INPUT MATERIAL below:

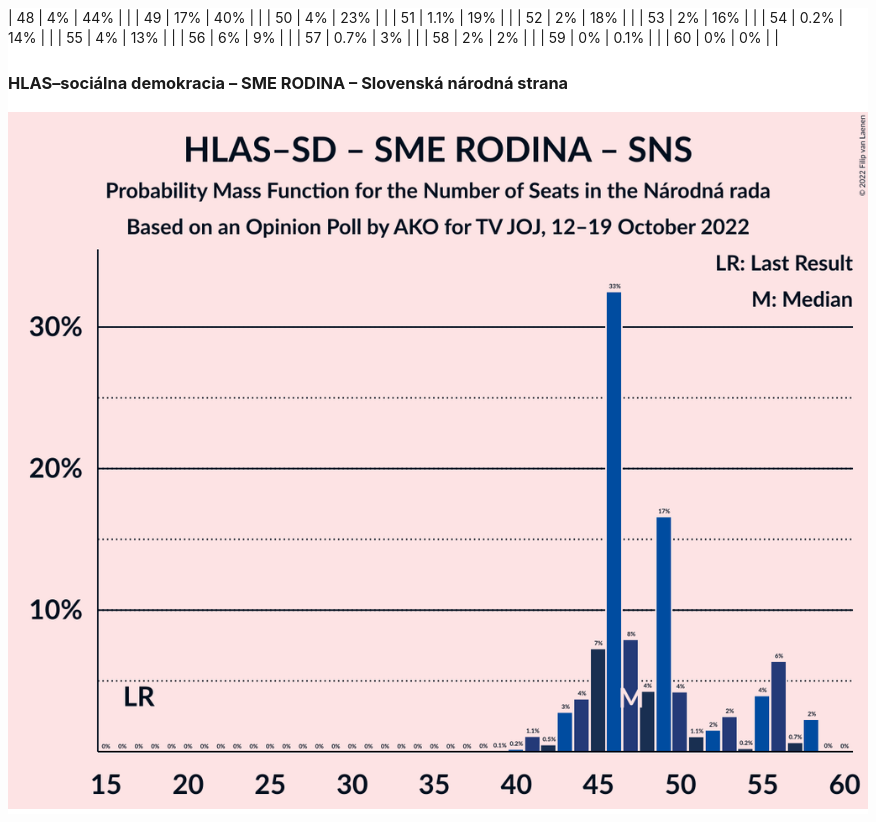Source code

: | 48 | 4% | 44% |  |
| 49 | 17% | 40% |  |
| 50 | 4% | 23% |  |
| 51 | 1.1% | 19% |  |
| 52 | 2% | 18% |  |
| 53 | 2% | 16% |  |
| 54 | 0.2% | 14% |  |
| 55 | 4% | 13% |  |
| 56 | 6% | 9% |  |
| 57 | 0.7% | 3% |  |
| 58 | 2% | 2% |  |
| 59 | 0% | 0.1% |  |
| 60 | 0% | 0% |  |

### HLAS–sociálna demokracia – SME RODINA – Slovenská národná strana

![Graph with seats probability mass function not yet produced](2022-10-19-AKO-coalitions-seats-pmf-hlas–sd–smerodina–sns.png "Seats Probability Mass Function")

End of INPUT MATERIAL.

◆ PROBLEM TO SOLVE:
With images omitted, retype the data word for word.

◆ SOLUTION TO THIS TASK:
Source code

: | 48 | 4% | 44% |  |
| 49 | 17% | 40% |  |
| 50 | 4% | 23% |  |
| 51 | 1.1% | 19% |  |
| 52 | 2% | 18% |  |
| 53 | 2% | 16% |  |
| 54 | 0.2% | 14% |  |
| 55 | 4% | 13% |  |
| 56 | 6% | 9% |  |
| 57 | 0.7% | 3% |  |
| 58 | 2% | 2% |  |
| 59 | 0% | 0.1% |  |
| 60 | 0% | 0% |  |

### HLAS–sociálna demokracia – SME RODINA – Slovenská národná strana

![Graph with seats probability mass function not yet produced](2022-10-19-AKO-coalitions-seats-pmf-hlas–sd–smerodina–sns.png "Seats Probability Mass Function")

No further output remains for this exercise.